The above environment works well in offloading TCP 1-way/2-way transmissions via NAT. The result has been confirmed with /ip/firewall/connection/print, /interface/ethernet/switch/l3hw-settings/advanced/monitor and /tool/profile.

How to Test

Add these rules.

add action=fasttrack-connection chain=forward connection-nat-state=srcnat,dstnat hw-offload=yes protocol=udp
add action=accept chain=forward connection-nat-state=srcnat,dstnat protocol=udp
# Without the above two lines, UDP stream connection will not be marked as "F" for FastTrack. But still, no H/W offload.
add action=fasttrack-connection chain=forward connection-state=established,related hw-offload=yes
add action=accept chain=forward connection-state=established,related

Do Netperf/Neper/etc. test for UDP_STREAM, between a host within NAT and another outside.
On the connection tracking, the UDP stream connections will never be marked as “H” for H/W-offloaded - left in “Cs”/“Cd” for SRCNAT/DSTNAT cases, or “CFs”/“CFd” if you put above rules. Also, it will never be marked as UDP stream anyway since it keeps left in the default UDP timeout (default: 10s). The timeout will remain same as the initial constant value while communicating.
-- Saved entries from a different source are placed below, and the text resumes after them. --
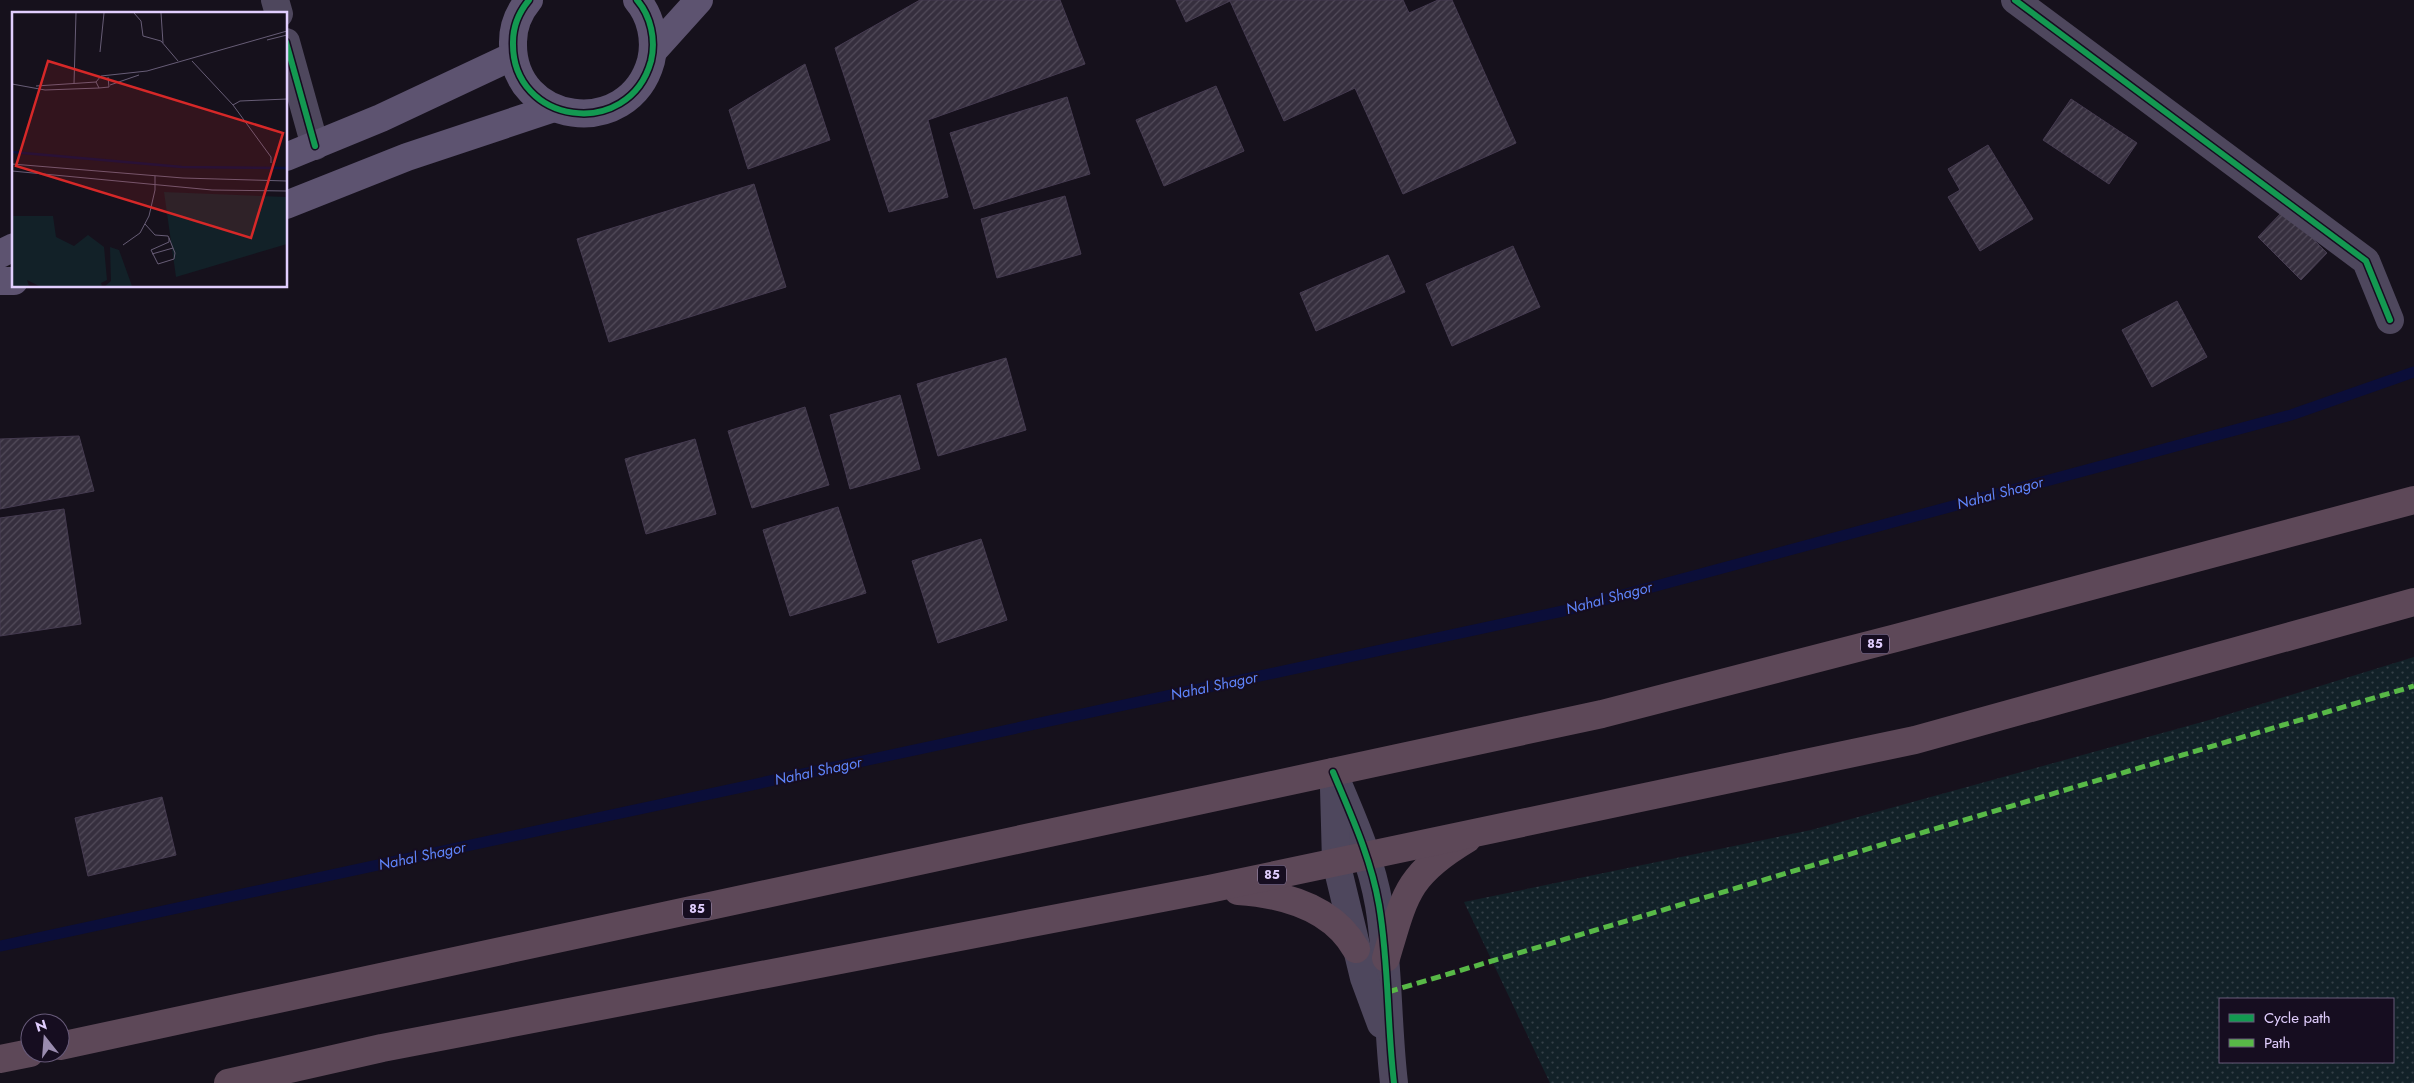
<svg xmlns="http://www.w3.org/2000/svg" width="2414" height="1083" font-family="Jost,sans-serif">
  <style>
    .grass { fill: url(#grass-dots); fill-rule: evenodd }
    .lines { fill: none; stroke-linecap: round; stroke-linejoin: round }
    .stream { stroke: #0b0e39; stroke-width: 11 }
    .building { fill: url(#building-hatch); stroke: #453b50 }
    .street { stroke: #4e475d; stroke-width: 28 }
    .secondary { stroke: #5d5370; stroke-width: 28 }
    .highway { stroke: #5d4858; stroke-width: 28 }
    .quiet { stroke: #58b947; stroke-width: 5; stroke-dasharray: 10 5; stroke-linecap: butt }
    .cycleway-casing { stroke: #160d20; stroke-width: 9 }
    .cycleway { stroke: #139951; stroke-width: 6 }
    .labels { text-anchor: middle; stroke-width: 4; stroke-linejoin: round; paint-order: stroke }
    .shield { fill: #160d20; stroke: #a494bb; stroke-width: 1 }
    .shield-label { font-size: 12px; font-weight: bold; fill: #e1cefe }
    .water-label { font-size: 15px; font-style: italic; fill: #5f85fb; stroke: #160d20 }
    .inset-river { fill: none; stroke: #0b0e39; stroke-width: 2.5 }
    .inset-road { fill: none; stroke: #675d76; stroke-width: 1 }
    .view { fill: #d62828; fill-opacity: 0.15; stroke: #d62828; stroke-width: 2.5 }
    .inset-edge { fill: none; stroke: #e1cefe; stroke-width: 2.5 }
  </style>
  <defs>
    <pattern id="grass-dots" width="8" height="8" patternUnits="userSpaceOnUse" patternTransform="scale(1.25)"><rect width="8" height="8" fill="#122128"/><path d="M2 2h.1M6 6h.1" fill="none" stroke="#344048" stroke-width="1.8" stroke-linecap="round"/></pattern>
    <pattern id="building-hatch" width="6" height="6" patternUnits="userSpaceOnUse" patternTransform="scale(1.25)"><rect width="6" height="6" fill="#362f3e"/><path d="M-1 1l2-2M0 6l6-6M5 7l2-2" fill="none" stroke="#534c5b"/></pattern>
  </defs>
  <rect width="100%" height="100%" fill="#16111c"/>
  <path class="grass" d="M 2414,657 L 2414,1083 L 1550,1083 L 1464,902 L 1811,830 L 2213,719 ZM 2220,999 L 2393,999 L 2393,1062 L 2220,1062 Z"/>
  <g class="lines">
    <path class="stream" d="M 0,946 L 1563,611 L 2291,415 L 2414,372"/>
  </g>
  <g class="building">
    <path d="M 920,0 L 1060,0 L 1085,64 L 928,120 L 948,197 L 889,212 L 835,48 Z"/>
    <path d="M 1176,0 L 1403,0 L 1409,13 L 1438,0 L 1452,0 L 1516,143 L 1403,194 L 1355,88 L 1284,121 L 1230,1 L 1186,22 Z"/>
    <path d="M 805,64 L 830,140 L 748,169 L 729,110 Z"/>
    <path d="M 1216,86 L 1244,151 L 1164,186 L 1136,120 Z"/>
    <path d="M 1067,97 L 1090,174 L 974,209 L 950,133 Z"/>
    <path d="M 2071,99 L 2137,143 L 2109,184 L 2043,140 Z"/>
    <path d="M 1988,145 L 2033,219 L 1980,251 L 1948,197 L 1960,190 L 1948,169 Z"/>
    <path d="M 754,184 L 786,287 L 609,342 L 577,239 Z"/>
    <path d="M 1065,196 L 1081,254 L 997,278 L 981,219 Z"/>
    <path d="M 2284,210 L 2327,253 L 2301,280 L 2258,237 Z"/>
    <path d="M 1513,246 L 1540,307 L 1452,346 L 1426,284 Z"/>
    <path d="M 1388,255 L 1405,292 L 1316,331 L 1300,293 Z"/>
    <path d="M 2177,301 L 2207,357 L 2152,387 L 2122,330 Z"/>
    <path d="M 1006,358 L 1026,430 L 938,456 L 917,384 Z"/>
    <path d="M 900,395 L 920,469 L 850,489 L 830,415 Z"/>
    <path d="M 805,407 L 829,485 L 752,508 L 728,431 Z"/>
    <path d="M 79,436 L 94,491 L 0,509 L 0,439 Z"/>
    <path d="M 695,439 L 716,514 L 646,534 L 625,459 Z"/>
    <path d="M 838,507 L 866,593 L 790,616 L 763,530 Z"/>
    <path d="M 64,509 L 81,624 L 0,636 L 0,518 Z"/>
    <path d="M 981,539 L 1007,620 L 938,643 L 912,561 Z"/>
    <path d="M 162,797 L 176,855 L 88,876 L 75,818 Z"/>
  </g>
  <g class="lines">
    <g class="street">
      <path d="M 275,0 L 279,14"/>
      <path d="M 2015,0 L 2366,261 L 2390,320"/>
      <path d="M 286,42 L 315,146"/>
      <path d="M 1333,772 C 1351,815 1371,858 1379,905 C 1389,964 1387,1024 1394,1083"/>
      <path d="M 1334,788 L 1336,862 L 1364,978 L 1381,1024"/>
    </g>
    <g class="secondary">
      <path d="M 529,0 C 519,12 513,26 513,42 C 511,125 629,141 651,61 C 656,40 651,16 637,0"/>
      <path d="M 653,51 L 699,0"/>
      <path d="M 286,157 L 381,118 L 513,56"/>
      <path d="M 286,205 L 407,157 L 554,108"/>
      <path d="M 0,254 L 14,247"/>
      <path d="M 0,281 L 14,281"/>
    </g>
    <g class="highway">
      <path d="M 1238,891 C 1283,894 1332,907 1356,949"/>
      <path d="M 1386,958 C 1405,894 1407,875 1467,839"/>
      <path d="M 60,1046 L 1602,714 L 1896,638 L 2414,500"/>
      <path d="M 0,1059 L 30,1053"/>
      <path d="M 228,1083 L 382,1048 L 1209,889 L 1915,740 L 2414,602"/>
    </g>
    <path class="quiet" d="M 1388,992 L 2414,686"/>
    <g class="cycleway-casing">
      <g id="cycleway">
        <path d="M 529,0 C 519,12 513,26 513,42 C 511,125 629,141 651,61 C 656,40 651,16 637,0"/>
        <path d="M 2015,0 L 2366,261 L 2390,320"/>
        <path d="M 286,42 L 315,146"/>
        <path d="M 1333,772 C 1351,815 1371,858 1379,905 C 1389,964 1387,1024 1394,1083"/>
      </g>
    </g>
    <use href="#cycleway" class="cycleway"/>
  </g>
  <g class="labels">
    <g class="shield">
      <rect x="1861" y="634.5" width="28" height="19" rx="4"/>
      <rect x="1258" y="865.5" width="28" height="19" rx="4"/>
      <rect x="683" y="899.5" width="28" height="19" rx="4"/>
    </g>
    <g class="shield-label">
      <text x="1875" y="648">85</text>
      <text x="1272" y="879">85</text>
      <text x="697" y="913">85</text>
    </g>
    <g class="water-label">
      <text transform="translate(2000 493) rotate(-15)" y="5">Nahal Shagor</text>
      <text transform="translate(1609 598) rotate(-15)" y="5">Nahal Shagor</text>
      <text transform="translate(1214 686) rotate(-12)" y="5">Nahal Shagor</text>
      <text transform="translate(818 771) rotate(-12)" y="5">Nahal Shagor</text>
      <text transform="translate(422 856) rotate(-12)" y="5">Nahal Shagor</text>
    </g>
  </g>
  <g transform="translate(12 12)">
    <rect width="275" height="275" fill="#16111c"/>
    <path d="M 152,180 L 275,185 L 275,232 L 164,265 ZM 98,235 L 107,238 L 120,274 L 93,274 L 99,269 Z" fill="#122128"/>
    <path d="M 0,204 L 41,204 L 44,225 L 62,234 L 76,223 L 92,235 L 95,268 L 89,271 L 90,274 L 27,274 L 15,268 L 17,274 L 0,274 Z" fill="#122128"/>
    <path class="inset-river" d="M 0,140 L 170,155 L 275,156"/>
    <path class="inset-road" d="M 122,1 L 129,9 L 131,24 L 149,29 L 166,49M 149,1 L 151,31M 255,28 L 275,23M 88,40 L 92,1M 180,49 L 221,93 L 259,145 L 259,151M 96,65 L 97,75 L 87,76 L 84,70 L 89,64 L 135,59 L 275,19M 0,72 L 33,78 L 87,76M 62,72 L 64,1M 98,73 L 127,63M 24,74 L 84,70M 221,93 L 228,89 L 275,87M 0,152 L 171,166 L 275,169M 0,159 L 200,178 L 275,179M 133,212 L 143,223 L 156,224 L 157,226 L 163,241 L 162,247 L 146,252 L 139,238 L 157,230 L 157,226M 111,233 L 128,221 L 137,204 L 143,178 L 143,164M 140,242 L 161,236"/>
    <path class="view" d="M 36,49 L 271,121 L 239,226 L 4,154 Z"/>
    <rect width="275" height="275" class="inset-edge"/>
  </g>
  <rect x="2219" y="998" width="175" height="65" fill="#160d20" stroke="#675a79"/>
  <rect x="2229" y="1014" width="25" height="8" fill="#139951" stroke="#675a79"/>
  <text x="2264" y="1023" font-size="15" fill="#e1cefe">Cycle path</text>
  <rect x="2229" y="1039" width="25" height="8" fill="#58b947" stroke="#675a79"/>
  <text x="2264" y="1048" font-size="15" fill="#e1cefe">Path</text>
  <g transform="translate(45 1038) rotate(343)"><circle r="24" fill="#160d20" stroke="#675a79"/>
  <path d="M0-4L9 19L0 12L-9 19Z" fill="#9a8caf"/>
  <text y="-8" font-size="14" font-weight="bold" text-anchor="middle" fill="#e1cefe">N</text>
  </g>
</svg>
Contrast to #3, UDP_RR (Request-Response) connections are actually offloaded - marked as “SACFsH”/“SACFdH” (“S”: seen-reply, “A”: assured, “C”: confirmed). The timeout for these will decrease from 00:01:00 but reset to it time-to-time so not expired. I have verified both UDP_STREAM and UDP_RR results with /interface/ethernet/switch/l3hw-settings/advanced/monitor and /tool/profile.

Possible Cause

http://forum.mikrotik.com/t/rdp-connection-dying/151731/1 UDP Stream cannot be properly detected, so even the connection tracking itself for UDP stream is not working.
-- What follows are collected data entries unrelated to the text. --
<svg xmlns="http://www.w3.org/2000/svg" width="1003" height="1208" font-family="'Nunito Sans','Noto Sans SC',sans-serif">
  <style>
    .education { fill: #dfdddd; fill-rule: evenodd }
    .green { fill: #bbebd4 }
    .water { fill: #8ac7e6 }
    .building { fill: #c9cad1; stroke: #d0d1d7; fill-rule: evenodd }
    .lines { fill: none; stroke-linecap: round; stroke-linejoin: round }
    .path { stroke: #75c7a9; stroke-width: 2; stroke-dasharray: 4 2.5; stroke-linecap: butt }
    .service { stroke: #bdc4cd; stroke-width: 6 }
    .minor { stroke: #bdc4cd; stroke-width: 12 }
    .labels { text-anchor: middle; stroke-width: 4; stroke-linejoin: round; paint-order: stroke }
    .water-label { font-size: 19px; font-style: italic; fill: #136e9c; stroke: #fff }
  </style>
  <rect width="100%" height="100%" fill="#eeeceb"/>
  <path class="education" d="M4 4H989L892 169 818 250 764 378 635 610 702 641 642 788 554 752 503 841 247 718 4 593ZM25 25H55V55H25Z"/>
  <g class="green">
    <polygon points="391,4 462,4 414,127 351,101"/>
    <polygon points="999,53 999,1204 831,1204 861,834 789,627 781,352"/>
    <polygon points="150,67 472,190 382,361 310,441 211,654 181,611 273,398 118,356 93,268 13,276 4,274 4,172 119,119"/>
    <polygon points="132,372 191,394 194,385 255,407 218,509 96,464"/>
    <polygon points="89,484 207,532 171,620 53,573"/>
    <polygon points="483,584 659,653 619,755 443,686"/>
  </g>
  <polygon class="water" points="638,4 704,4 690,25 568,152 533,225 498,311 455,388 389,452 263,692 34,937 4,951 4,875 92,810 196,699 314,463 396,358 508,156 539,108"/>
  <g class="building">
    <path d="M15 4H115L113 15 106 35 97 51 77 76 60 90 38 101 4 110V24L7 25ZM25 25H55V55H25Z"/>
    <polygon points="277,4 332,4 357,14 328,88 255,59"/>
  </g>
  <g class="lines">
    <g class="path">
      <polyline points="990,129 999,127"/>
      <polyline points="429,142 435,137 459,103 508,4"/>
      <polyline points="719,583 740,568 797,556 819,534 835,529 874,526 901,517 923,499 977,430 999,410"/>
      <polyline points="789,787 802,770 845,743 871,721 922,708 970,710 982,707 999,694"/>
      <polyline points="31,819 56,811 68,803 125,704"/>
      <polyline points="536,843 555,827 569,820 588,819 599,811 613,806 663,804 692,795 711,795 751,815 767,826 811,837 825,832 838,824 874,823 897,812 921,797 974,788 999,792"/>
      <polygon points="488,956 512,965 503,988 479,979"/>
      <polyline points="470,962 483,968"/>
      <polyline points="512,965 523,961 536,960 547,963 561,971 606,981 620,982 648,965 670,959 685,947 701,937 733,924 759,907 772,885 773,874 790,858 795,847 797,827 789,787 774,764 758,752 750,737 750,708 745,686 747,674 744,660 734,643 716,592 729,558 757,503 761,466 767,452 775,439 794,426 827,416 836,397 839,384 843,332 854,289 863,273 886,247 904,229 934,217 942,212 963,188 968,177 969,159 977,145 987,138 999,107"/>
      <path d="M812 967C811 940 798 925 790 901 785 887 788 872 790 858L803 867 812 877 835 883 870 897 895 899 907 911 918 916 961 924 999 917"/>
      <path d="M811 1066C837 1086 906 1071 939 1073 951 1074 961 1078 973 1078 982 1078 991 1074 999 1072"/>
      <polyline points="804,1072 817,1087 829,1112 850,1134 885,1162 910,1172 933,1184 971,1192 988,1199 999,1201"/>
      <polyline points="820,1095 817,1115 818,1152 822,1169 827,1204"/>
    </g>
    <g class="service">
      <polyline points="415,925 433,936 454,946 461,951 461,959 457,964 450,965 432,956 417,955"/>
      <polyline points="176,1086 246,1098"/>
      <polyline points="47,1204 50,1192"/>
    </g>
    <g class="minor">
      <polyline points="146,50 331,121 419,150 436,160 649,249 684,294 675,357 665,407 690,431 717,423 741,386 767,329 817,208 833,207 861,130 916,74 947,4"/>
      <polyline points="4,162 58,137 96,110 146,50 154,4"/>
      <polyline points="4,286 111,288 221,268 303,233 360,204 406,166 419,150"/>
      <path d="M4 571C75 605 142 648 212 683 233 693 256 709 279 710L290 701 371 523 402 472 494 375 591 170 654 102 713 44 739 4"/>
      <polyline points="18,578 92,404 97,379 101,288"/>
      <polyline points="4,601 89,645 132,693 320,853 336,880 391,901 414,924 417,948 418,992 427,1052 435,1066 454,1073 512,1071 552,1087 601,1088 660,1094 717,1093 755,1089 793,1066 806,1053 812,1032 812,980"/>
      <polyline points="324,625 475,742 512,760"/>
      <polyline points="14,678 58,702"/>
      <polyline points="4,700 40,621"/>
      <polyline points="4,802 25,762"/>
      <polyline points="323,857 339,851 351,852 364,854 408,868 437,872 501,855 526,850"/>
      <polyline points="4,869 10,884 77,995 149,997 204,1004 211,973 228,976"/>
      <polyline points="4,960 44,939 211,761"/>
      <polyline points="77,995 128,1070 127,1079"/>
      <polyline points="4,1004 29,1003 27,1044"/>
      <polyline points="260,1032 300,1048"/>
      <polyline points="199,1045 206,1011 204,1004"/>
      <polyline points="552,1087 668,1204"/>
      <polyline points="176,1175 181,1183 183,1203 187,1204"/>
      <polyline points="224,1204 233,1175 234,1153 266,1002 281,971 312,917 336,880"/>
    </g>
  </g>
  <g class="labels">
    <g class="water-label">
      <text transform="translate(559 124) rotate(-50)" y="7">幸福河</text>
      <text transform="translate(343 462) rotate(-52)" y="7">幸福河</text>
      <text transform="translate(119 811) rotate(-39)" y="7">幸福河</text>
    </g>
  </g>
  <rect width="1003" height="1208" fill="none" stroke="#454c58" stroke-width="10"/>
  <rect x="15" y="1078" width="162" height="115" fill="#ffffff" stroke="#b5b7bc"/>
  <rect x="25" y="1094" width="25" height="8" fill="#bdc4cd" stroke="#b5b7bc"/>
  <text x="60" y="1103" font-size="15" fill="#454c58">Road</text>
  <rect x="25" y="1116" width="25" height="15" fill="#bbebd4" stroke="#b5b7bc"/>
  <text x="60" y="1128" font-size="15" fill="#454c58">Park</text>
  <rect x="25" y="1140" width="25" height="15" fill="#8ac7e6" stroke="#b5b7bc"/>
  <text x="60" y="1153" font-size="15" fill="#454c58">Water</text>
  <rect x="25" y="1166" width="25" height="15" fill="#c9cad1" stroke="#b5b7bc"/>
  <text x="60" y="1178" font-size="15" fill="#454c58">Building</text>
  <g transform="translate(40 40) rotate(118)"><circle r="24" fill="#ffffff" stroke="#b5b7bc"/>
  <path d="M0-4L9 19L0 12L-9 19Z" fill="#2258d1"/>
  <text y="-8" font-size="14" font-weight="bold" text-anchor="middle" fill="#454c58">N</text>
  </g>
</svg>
hurryman2212 · February 22, 2024, 10:46am

The above result is slightly different from http://forum.mikrotik.com/t/rdp-connection-dying/151731/1 as the timeout in my environment does not expire even for UDP stream (but never marked as UDP stream, rather remained as generic? UDP of which timeout is the default one - 10s as default value) but rather remains as constant value same with the initial.

In the above link:

To get the tracking into the UDP assured state needs 3 packets, the initial one from the client, a return packet from the server, and then a 3rd packet from either the server or client. If it doesn’t get the 2nd or 3rd packets before each udp timeout interval (10S, 20S) the connection will disappear, and the server will not be able to send any more udp packets to the client. (each udp packet restarts the udp timeout)
If all 3 packets happen, the udp stream timeout is enabled. (3 min or as configured)

I think it would not meet the requirement for offloading some/many of UDP-based streaming applications/benchmarks.